CPA

It is required for scaling up cluster essential services like DNS, network controller, metric server and many more as per cluster grows. These services and similar services (cluster required services) need to be scaled based on cluster growth.
It monitors cluster size, this is done using node count or CPUs or both or CPUs per worker node, also it can look at schedulable and non-schedulable nodes as well.
CPA proportionally scales the required replicas for the target service.

**CPA Scaling formula:

desired replicas = base replicas + (nodes or CPUs) * scaling factor

The base replicas are just default number of replicas that will exist even if there are no nodes, then as nodes get scheduled or provisioned, there will be more replicas added as per scaling factor.

CPA talks to kube API which is going to manipulate the deployments

Scaling Modes

Ladder:
- Scaling happens in discrete steps or ladders.
- Increases or decreases based on thresholds.
- Controlled by predictive scaling.
Linear:
- Scaling occurs in continuous manner proportional to the cluster.
- Gradual adjustments based on load.
- Dynamic workloads with the fluctuating demand for better resource utilization.
max value is taken

Installation

helm repo add cluster-proportional-autoscaler https://kubernetes-sigs.github.io/cluster-proportional-autoscaler
helm repo update
helm install cluster-proportional-autoscaler cluster-proportional-autoscaler/cluster-proportional-autoscaler --values CHART_CONF_FILE -n NAMESPACE --create-namespace

The namespace normally is kubernetes internal namespace.
This creates a pod cluster-proportional-autoscaler-*, service account cluster-proportional-autoscaler, cluster role cluster-proportional-autoscaler for watching nodes, role cluster-proportional-autoscaler, role binding cluster-proportional-autoscaler

Configuration

Before installing the chart, the configuration is added in the CHART_CONF_FILE file in the config section.
Either ladder could be provided or linear could be provided at a time

config:
  # Add only one of ladder and linear at a time.
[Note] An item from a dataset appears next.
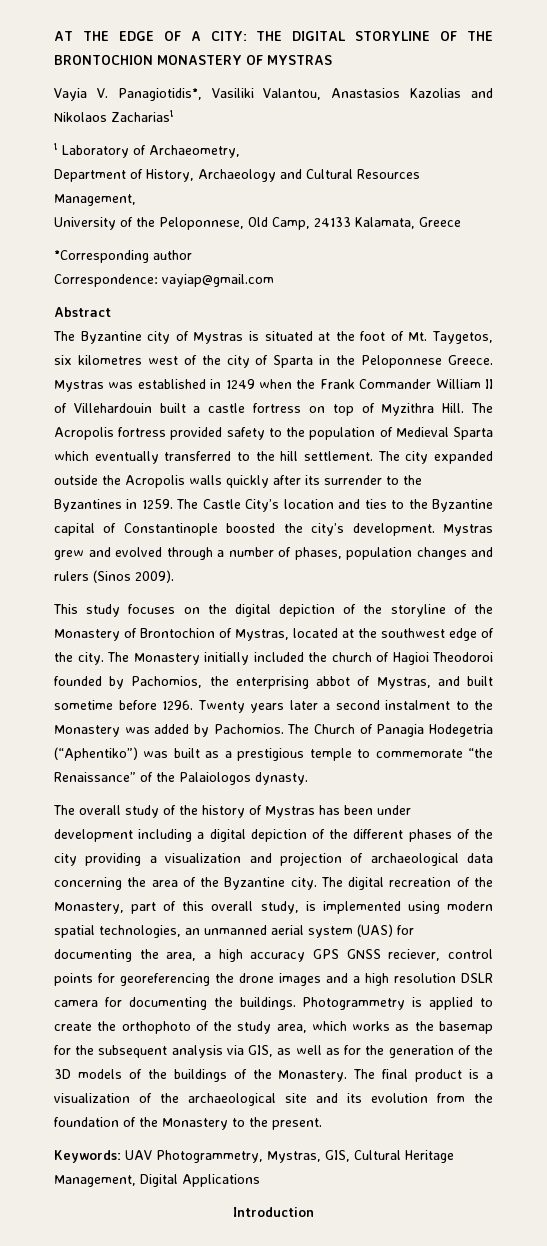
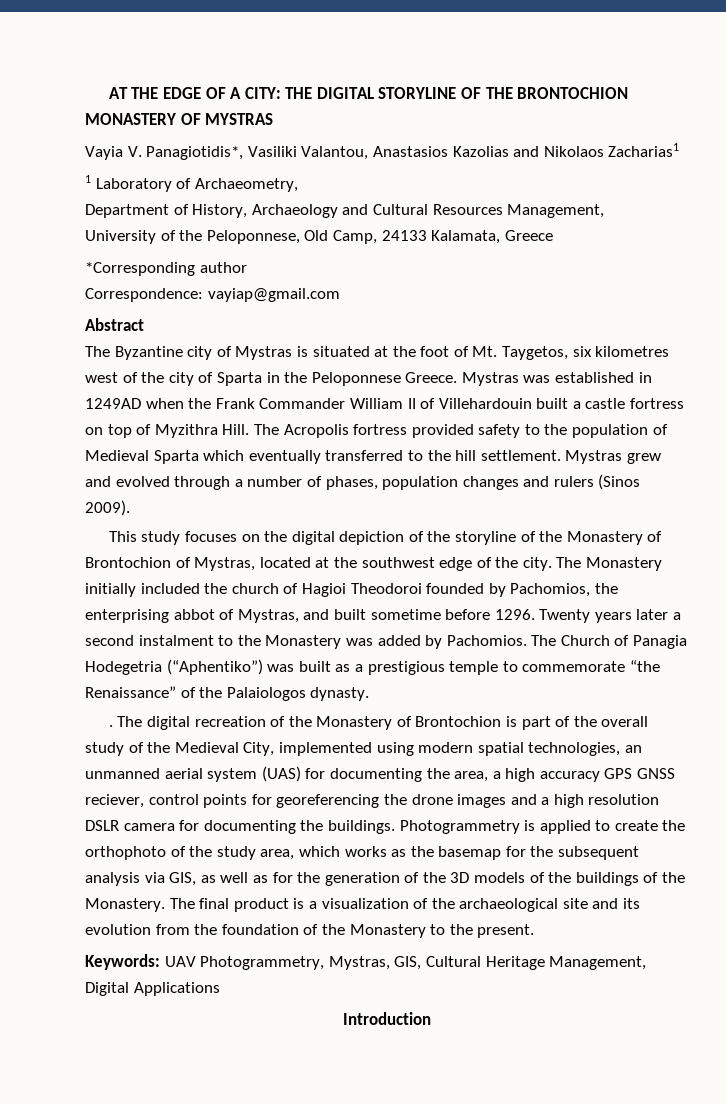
[225,379,255,389] 1249 -> [85,398,141,409] 1249AD
[377,451,493,464] [54,475,422,488] [54,499,493,512] [54,523,435,536] The city expanded outside the Acropolis walls quickly after its surrender to the Byzantines in 1259. The Castle City’s location and ties to the Byzantine capital of Constantinople boosted the city’s development. -> (561, 455) none
[53,805,411,818] [54,829,493,842] [54,852,493,866] [54,877,317,890] The overall study of the history of Mystras has been under development including a digital depiction of the different phases of the city providing a visualization and projection of archaeological data concerning the area of the Byzantine city. -> [108,725,113,727] .
[54,901,316,914] Monastery, part of this overall study, is -> [316,716,649,730] [85,742,275,756] Monastery of Brontochion is part of the overall study of the Medieval City,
If needed both one for some deployment another for another deployment, create 2 instances of CPA (Install 2 instances of chart)
  ladder:
    coresToReplicas:
      - [ 1, 1 ]
      - [ 64, 3 ]
      - [ 512, 5 ]
      - [ 1024, 7 ]
      - [ 2048, 10 ]
      - [ 4096, 15 ]
    nodesToReplicas:
      - [ 1, 1 ]
      - [ 2, 2 ]
    includeUnschedulableNodes: true | false
  linear:
    coresPerReplica: 2
    nodesPerReplica: 1
    min: 1
    max: 100
    scaleDownLimit: VALUE # (0, 1] Limits the maximum fraction by which the autoscaler can decrease the number of replicas in one polling interval.
    dampeningPeriodSeconds: VALUE # It defines a cooldown period between autoscaling actions to prevent rapid and frequent scaling up and down (oscillations or flapping). During this period, scaling actions are suppressed, stabilizing the system.
    scaleUpLimit: VALUE # (0, 1] Limits the maximum fraction by which the autoscaler can increase the number of replicas in one polling interval.
    preventSinglePointFailure: true | false # When set to true, CPA ensures that the number of replicas is never just one if the cluster has more than one node.
    includeUnschedulableNodes: true | false